++++ ÜBUNGSTEXT
# ASUS Notebook Tastatur reparieren



## Bapf (20. März 2008)

Wenn jemand ein ASUS Notebook hat (A3G/L/N, A6, Z92, P60VA/VX) und die Taste hängt, kann das Problem wie folgt "verschoben" werden:

Ich habe dazu die Taste rausgerupft, indem ich an der linken Kante die Taste hochgezogen habe. Das scheint recht stabil zu sein, denn ich habe jetzt schon 10 mal ein und ausgehebelt bis ein Häkchen gebrochen ist. Die Taste hält aber zum Glück (mit drei Häkchen) troztdem noch. 

Das Problem warum ist Taste hängt ist der schwarze Gummi-Nibbel, der dafür sorgt, dass diese hochgefedert wird, der Gegendruck entsprechend entsteht und der Schalter der Platine Kontakt bekommt. Nach vielen Versuchen habe ich schließlich diesen Gumminibbel auch noch rausgezupft und gesehen, dass da ein Riss drinnen ist. Das ist der Grund, warum die Federkraft nicht mehr ausreicht und die Taste hängt.

Meine Lösung war, die Pausetaste auszuschlachten, da die defekte Pfeiltaste wesentlich häufiger benötigt wird. Dazu habe ich dort den Gumminibbel rausgezupft, der unter der Pfeiltaste eingebaut und somit das Problem "verschoben".

Meine Frage wäre jetzt: Wer kann mir so einen Gumminibbel verkaufen?

Die Tastatur wird sehr hoch (>> 40 Euro) gehandelt...


----------



## PC Heini (21. März 2008)

Grüss Dich

Wegen einem Nibbel gleich ne Tastatur zu kaufen? Bisschen viel Ersatzteile. Ich würde da eher mal zu nem PC Händler gehen und den nach alten Tastaturen fragen. Alternativ könntest Du aber auch mit feinen Druckfedern probieren. Feine Gummischläuche könnten auch passen.
War nur so eine Bastler Idee. Obs bei allen gut ankommt, weiss ich nicht.
++++++++
++++ VORLIEGENDE EINTRÄGE
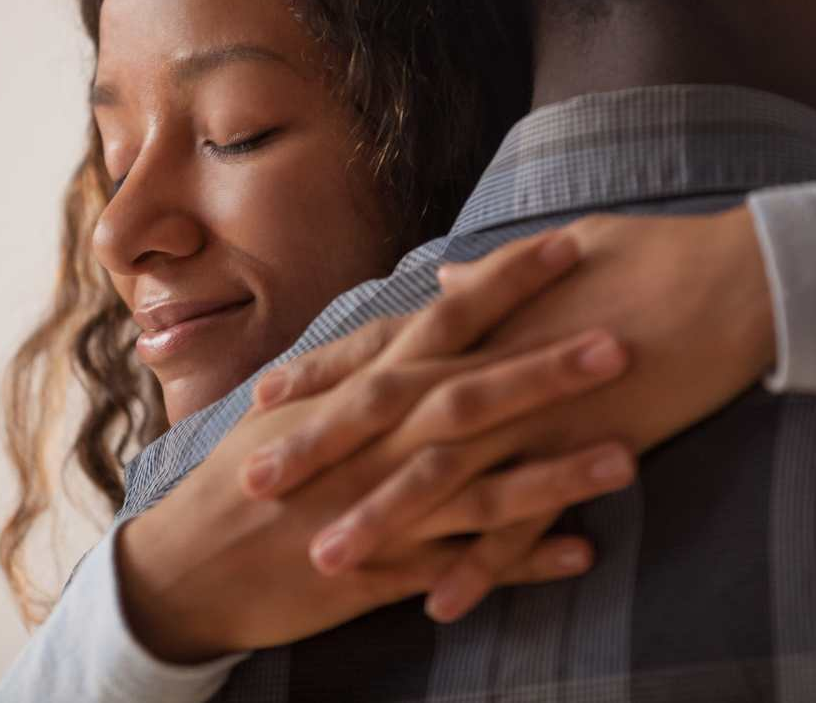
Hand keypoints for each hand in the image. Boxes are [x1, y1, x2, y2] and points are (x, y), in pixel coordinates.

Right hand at [115, 234, 637, 659]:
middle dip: (545, 367)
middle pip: (471, 395)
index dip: (506, 283)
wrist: (187, 565)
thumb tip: (418, 312)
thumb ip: (366, 359)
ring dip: (554, 471)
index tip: (568, 244)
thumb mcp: (301, 405)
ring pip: (480, 485)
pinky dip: (521, 560)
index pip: (443, 321)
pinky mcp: (383, 570)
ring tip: (628, 455)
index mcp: (360, 391)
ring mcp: (382, 507)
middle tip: (621, 338)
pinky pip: (463, 565)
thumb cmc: (245, 476)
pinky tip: (583, 552)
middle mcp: (377, 442)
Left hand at [245, 207, 774, 610]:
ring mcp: (540, 409)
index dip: (323, 374)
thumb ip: (496, 277)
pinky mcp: (587, 450)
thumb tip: (454, 273)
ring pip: (445, 474)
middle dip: (320, 450)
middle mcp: (497, 362)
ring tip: (327, 557)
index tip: (266, 397)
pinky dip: (483, 564)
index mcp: (486, 316)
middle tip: (254, 485)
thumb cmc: (653, 256)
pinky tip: (442, 604)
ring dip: (383, 519)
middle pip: (391, 413)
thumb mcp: (563, 253)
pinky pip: (525, 519)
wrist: (738, 282)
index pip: (386, 347)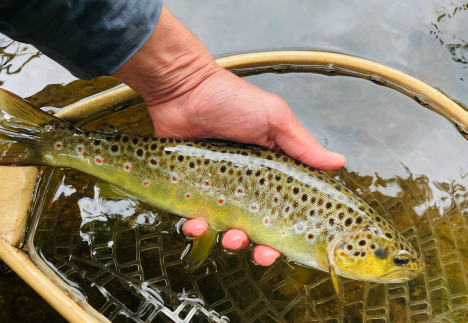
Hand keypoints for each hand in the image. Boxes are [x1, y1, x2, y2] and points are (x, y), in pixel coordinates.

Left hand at [113, 6, 345, 265]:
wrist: (183, 88)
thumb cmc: (231, 99)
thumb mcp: (274, 118)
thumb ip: (302, 144)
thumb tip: (339, 162)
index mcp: (269, 170)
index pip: (283, 207)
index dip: (288, 230)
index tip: (291, 246)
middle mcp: (245, 183)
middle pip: (257, 225)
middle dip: (261, 246)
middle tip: (261, 253)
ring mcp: (217, 188)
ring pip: (226, 227)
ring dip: (230, 240)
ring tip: (229, 237)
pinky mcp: (190, 188)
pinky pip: (195, 216)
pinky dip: (196, 227)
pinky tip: (195, 225)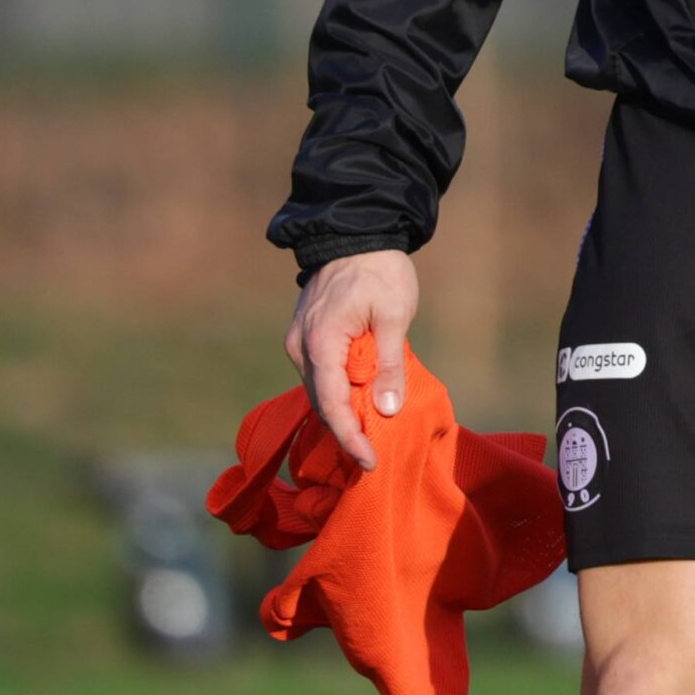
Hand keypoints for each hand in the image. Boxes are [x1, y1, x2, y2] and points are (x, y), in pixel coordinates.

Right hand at [284, 249, 419, 471]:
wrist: (357, 233)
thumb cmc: (381, 271)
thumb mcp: (395, 315)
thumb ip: (389, 364)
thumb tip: (386, 410)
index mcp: (321, 342)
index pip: (332, 404)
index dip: (350, 437)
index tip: (369, 461)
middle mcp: (301, 347)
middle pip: (321, 403)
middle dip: (345, 432)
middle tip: (372, 457)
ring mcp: (299, 341)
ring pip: (319, 390)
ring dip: (340, 413)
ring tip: (368, 437)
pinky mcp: (305, 336)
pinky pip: (319, 374)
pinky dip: (336, 392)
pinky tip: (357, 404)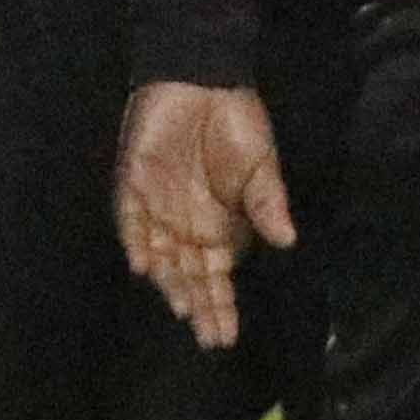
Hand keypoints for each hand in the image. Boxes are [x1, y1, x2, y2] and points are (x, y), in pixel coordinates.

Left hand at [113, 83, 293, 352]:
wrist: (200, 81)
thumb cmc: (237, 124)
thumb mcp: (263, 166)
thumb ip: (268, 204)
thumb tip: (288, 241)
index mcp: (220, 226)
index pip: (218, 276)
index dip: (222, 306)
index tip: (227, 337)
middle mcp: (186, 226)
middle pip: (190, 276)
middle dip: (200, 307)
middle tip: (208, 338)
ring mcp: (157, 208)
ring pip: (161, 258)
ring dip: (170, 285)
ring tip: (183, 312)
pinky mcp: (132, 186)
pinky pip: (131, 222)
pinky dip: (137, 242)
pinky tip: (145, 267)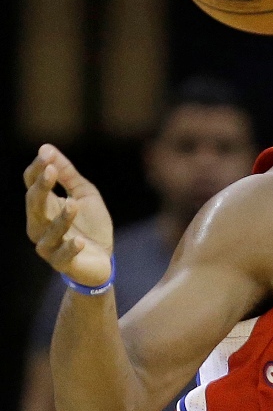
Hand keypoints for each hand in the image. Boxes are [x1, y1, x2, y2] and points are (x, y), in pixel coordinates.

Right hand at [24, 145, 112, 285]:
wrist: (103, 259)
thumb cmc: (91, 225)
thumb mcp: (84, 194)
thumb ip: (68, 174)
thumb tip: (46, 148)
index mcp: (43, 206)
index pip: (31, 185)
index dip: (37, 170)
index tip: (47, 155)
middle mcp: (39, 224)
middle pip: (34, 204)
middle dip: (41, 187)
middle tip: (51, 170)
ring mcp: (49, 245)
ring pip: (47, 230)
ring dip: (61, 218)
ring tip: (73, 205)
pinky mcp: (62, 263)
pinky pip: (62, 256)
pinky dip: (70, 248)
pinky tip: (79, 241)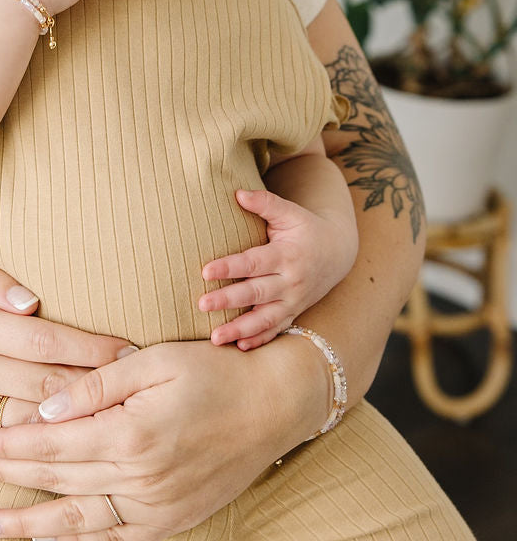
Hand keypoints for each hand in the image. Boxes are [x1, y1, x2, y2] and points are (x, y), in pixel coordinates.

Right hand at [0, 258, 134, 454]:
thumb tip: (33, 302)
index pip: (43, 340)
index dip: (90, 348)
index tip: (129, 349)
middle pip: (46, 384)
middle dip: (98, 387)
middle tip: (140, 387)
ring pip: (33, 423)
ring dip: (79, 422)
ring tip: (123, 418)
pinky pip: (12, 447)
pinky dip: (47, 446)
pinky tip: (82, 443)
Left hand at [0, 336, 324, 540]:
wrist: (276, 406)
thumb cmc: (214, 370)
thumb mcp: (155, 361)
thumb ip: (97, 384)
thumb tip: (46, 407)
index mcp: (132, 432)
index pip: (50, 442)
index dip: (7, 443)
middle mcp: (141, 477)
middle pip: (55, 479)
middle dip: (5, 474)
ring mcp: (157, 505)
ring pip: (77, 520)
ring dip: (27, 522)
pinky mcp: (171, 519)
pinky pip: (113, 538)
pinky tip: (44, 537)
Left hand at [198, 186, 359, 350]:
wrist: (338, 252)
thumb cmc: (306, 228)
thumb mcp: (290, 212)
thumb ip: (265, 202)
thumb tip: (238, 192)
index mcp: (287, 255)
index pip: (254, 262)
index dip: (230, 266)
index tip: (205, 271)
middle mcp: (291, 281)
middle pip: (256, 293)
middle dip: (228, 300)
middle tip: (202, 304)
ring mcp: (294, 301)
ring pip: (265, 318)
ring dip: (240, 329)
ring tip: (214, 337)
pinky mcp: (294, 312)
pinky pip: (276, 330)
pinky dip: (260, 340)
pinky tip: (239, 348)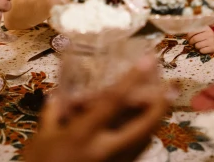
++++++++
• IHRE AUFGABEN
(1) Prüfen Sie, ob die folgenden Aussagen mit dem Thread zur ASUS-Tastatur übereinstimmen. Antworten Sie jeweils mit Ja oder Nein und zitieren Sie die entscheidenden Worte des Threads wörtlich.
(a) Beim wiederholten Ein- und Aushebeln der Taste ist ein Häkchen gebrochen.
(b) Der Riss, der das Hängen verursacht, befand sich in der Taste selbst.
(c) PC Heini schlägt vor, es mit feinen Druckfedern zu versuchen.
(2) Welche Taste hat Bapf laut dem Thread zur ASUS-Tastatur ausgeschlachtet, um die defekte Pfeiltaste zu reparieren?
(3) Führen Sie den Thread zur ASUS-Tastatur im Anschluss an den letzten gezeigten Satz fort.

• ANTWORTEN
(1)
(a) Ja: „ich habe jetzt schon 10 mal ein und ausgehebelt bis ein Häkchen gebrochen ist“
(b) Nein: „Nach vielen Versuchen habe ich schließlich diesen Gumminibbel auch noch rausgezupft und gesehen, dass da ein Riss drinnen ist.“
(c) Ja: „Alternativ könntest Du aber auch mit feinen Druckfedern probieren.“

(2) Die Pausetaste.

(3)
Frohe Ostern


----------



## asusf8p_pc (14. November 2009)

Hallo liebe ASUS Laptop-Besitzer! 

Ich besitze auch ein solches, genauer gesagt die F8P White Christmas Edition.
Folgendes Dilemma nun: Ich hatte die Tastatur bzw. die TASTEN gereinigt, ...sie alle abgemacht (man kann sie ja abnehmen, "herausklicken") und dabei ist meine Entfern-Taste dabei kaputt gegangen!! Bzw. ist die besitzt die Taste ja einen kleinen "Stab" der an der Unterseite de rTaste befestigt ist, und dieser Stab wird ja in in 2 "Löcher" oder "Ösen" eingeführt, die den Stab festhalten. Eine davon ist nun abgebrochen! Habe versucht mit Sekundenkleber sie wieder ranzumachen, geht nicht. 

Habe zufällig bei Ebay gesehen, dass man die Tastatur neu kaufen kann...
Muss ich nun mit dem ewigen Schönheitsfehler leben oder kann ich die GESAMTE TASTATUR ersetzen? Und wie schaut DAS aus-Muss man damit zum Fachmann? 

http://cgi.ebay.de/Asus-Tastatur-fu...QQptZNotebook_Komponenten?hash=item45ef1d9a5f

Ihr wärt mir eine unglaubliche Hilfe, wenn ihr mir weiterhelfen könntet....  


Bitte um schnellstmögliche Antwort. 

Schöne Grüße!


----------



## PC Heini (15. November 2009)

Grüss Dich

Kommt drauf an, was Du Dir zutraust.
So wie es auf dem Bild aussieht, ist die Tastatur nur eingeklinkt.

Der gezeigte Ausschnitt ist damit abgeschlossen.